ASWB’s cut-scores are guesses (with massive consequences)
The previous section described how, based on ASWB’s publicly reported data, boards can conclude that ASWB’s cut scores are poorly tuned. Moreover, they should make ethical judgements about an examination provider that removes items from circulation that impact test-taker’s lives in deeply profound ways without informing anyone–state boards, test-takers, or other stakeholders.
Even if ASWB did not hide data from these parties, its cut scores are–put charitably–best guesses about the actual functioning of its examinations.

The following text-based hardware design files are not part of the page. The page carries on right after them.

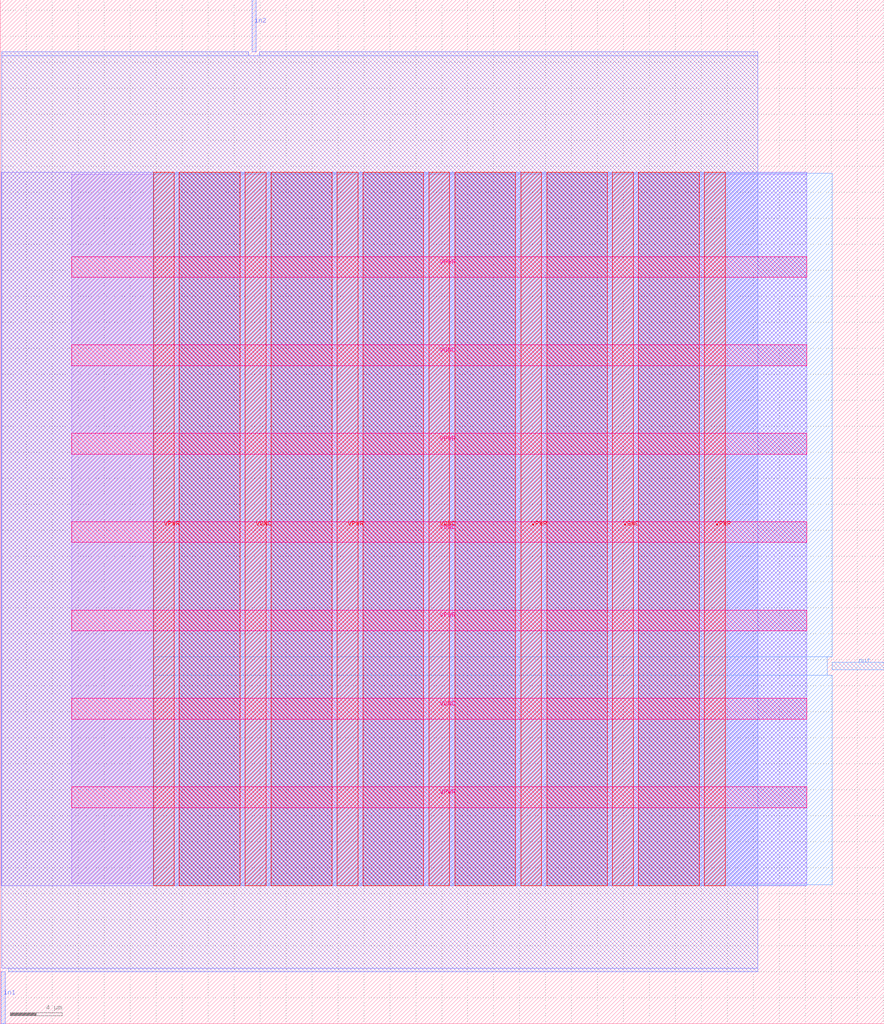
<source format=lef>
VERSION 5.7 ;
  NOWIREEXTENSIONATPIN ON ;
  DIVIDERCHAR "/" ;
  BUSBITCHARS "[]" ;
MACRO xor_gate
  CLASS BLOCK ;
  FOREIGN xor_gate ;
  ORIGIN 0.000 0.000 ;
  SIZE 68.075 BY 78.795 ;
  PIN VGND
    DIRECTION INPUT ;
    USE GROUND ;
    PORT
      LAYER met5 ;
        RECT 5.520 23.440 62.100 25.040 ;
    END
    PORT
      LAYER met5 ;
        RECT 5.520 37.040 62.100 38.640 ;
    END
    PORT
      LAYER met5 ;
        RECT 5.520 50.640 62.100 52.240 ;
    END
    PORT
      LAYER met4 ;
        RECT 18.865 10.640 20.465 65.520 ;
    END
    PORT
      LAYER met4 ;
        RECT 33.010 10.640 34.610 65.520 ;
    END
    PORT
      LAYER met4 ;
        RECT 47.155 10.640 48.755 65.520 ;
    END
  END VGND
  PIN VPWR
    DIRECTION INPUT ;
    USE POWER ;
    PORT
      LAYER met5 ;
        RECT 5.520 16.640 62.100 18.240 ;
    END
    PORT
      LAYER met5 ;
        RECT 5.520 30.240 62.100 31.840 ;
    END
    PORT
      LAYER met5 ;
        RECT 5.520 43.840 62.100 45.440 ;
    END
    PORT
      LAYER met5 ;
        RECT 5.520 57.440 62.100 59.040 ;
    END
    PORT
      LAYER met4 ;
        RECT 11.795 10.640 13.395 65.520 ;
    END
    PORT
      LAYER met4 ;
        RECT 25.940 10.640 27.540 65.520 ;
    END
    PORT
      LAYER met4 ;
        RECT 40.085 10.640 41.685 65.520 ;
    END
    PORT
      LAYER met4 ;
        RECT 54.230 10.640 55.830 65.520 ;
    END
  END VPWR
  PIN in1
    DIRECTION INPUT ;
    USE SIGNAL ;
    PORT
      LAYER met2 ;
        RECT 0.090 0.000 0.370 4.000 ;
    END
  END in1
  PIN in2
    DIRECTION INPUT ;
    USE SIGNAL ;
    PORT
      LAYER met2 ;
        RECT 19.410 74.795 19.690 78.795 ;
    END
  END in2
  PIN out
    DIRECTION OUTPUT TRISTATE ;
    USE SIGNAL ;
    PORT
      LAYER met3 ;
        RECT 64.075 27.240 68.075 27.840 ;
    END
  END out
  OBS
      LAYER li1 ;
        RECT 5.520 10.795 62.100 65.365 ;
      LAYER met1 ;
        RECT 0.070 10.640 62.100 65.520 ;
      LAYER met2 ;
        RECT 0.100 74.515 19.130 74.795 ;
        RECT 19.970 74.515 58.330 74.795 ;
        RECT 0.100 4.280 58.330 74.515 ;
        RECT 0.650 4.000 58.330 4.280 ;
      LAYER met3 ;
        RECT 11.790 28.240 64.075 65.445 ;
        RECT 11.790 26.840 63.675 28.240 ;
        RECT 11.790 10.715 64.075 26.840 ;
      LAYER met4 ;
        RECT 13.795 10.640 18.465 65.520 ;
        RECT 20.865 10.640 25.540 65.520 ;
        RECT 27.940 10.640 32.610 65.520 ;
        RECT 35.010 10.640 39.685 65.520 ;
        RECT 42.085 10.640 46.755 65.520 ;
        RECT 49.155 10.640 53.830 65.520 ;
  END
END xor_gate
END LIBRARY


</source>
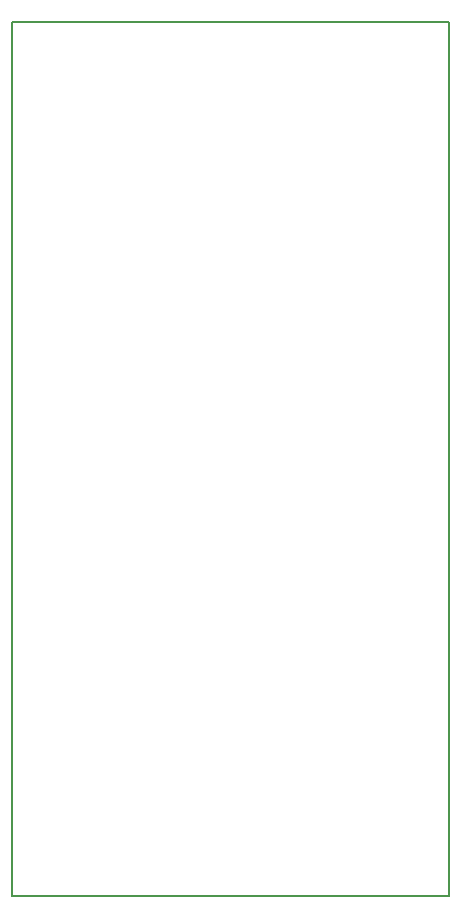
<source format=gm1>
G04 #@! TF.FileFunction,Profile,NP*
%FSLAX46Y46*%
G04 Gerber Fmt 4.6, Leading zero omitted, Abs format (unit mm)*
G04 Created by KiCad (PCBNEW 4.0.6) date 01/05/18 17:09:47*
%MOMM*%
%LPD*%
G01*
G04 APERTURE LIST*
%ADD10C,0.100000*%
%ADD11C,0.150000*%
G04 APERTURE END LIST*
D10*
D11*
X108720000Y-116720000D02*
X108720000Y-117720000D01*
X145720000Y-116720000D02*
X145720000Y-117720000D01*
X145720000Y-44720000D02*
X145720000Y-43720000D01*
X108720000Y-44720000D02*
X108720000Y-43720000D01*
X108720000Y-117720000D02*
X145720000Y-117720000D01*
X108720000Y-43720000D02*
X145720000Y-43720000D01*
X108720000Y-44720000D02*
X108720000Y-116720000D01*
X145720000Y-44720000D02*
X145720000Y-116720000D01*
M02*

</source>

Let’s take a look at how the test information curve, a measure of differential test functioning that ASWB refuses to perform, could be used to determine how well cut scores differentiate between test-takers of low, medium, or high ability.
If you are having trouble with the abstract concepts in the video, please watch for the examples related to math ability standardized tests as well as depression scales that follow right after.
Essentially, the “hump” of the test information curve tells us where a good cut score might be. A middling social worker–someone right on the line of competent vs. incompetent–that is what the test should be best at measuring.
ASWB does not measure the test information curve or ever investigate the psychometric functioning of their exam as a whole. Put simply, ASWB evaluates, item-by-item how well an item distinguishes between social workers of different abilities. It does not look for bias at the test-level. On the slide shown previously, it says they are “looking into” the use of differential test functioning approaches. They do not use them.
So, even if exam committee members were producing near-perfect exams with <1% of questions flagged for DIF, their cut scores–the things that determine whether social workers get licensed or not–are not determined by the actual psychometric properties of the exam. Instead, they are determined by the best guesses of subject matter experts. Actual real-world data from license-seeking test-takers is never used to establish or evaluate the exam’s cut-scores.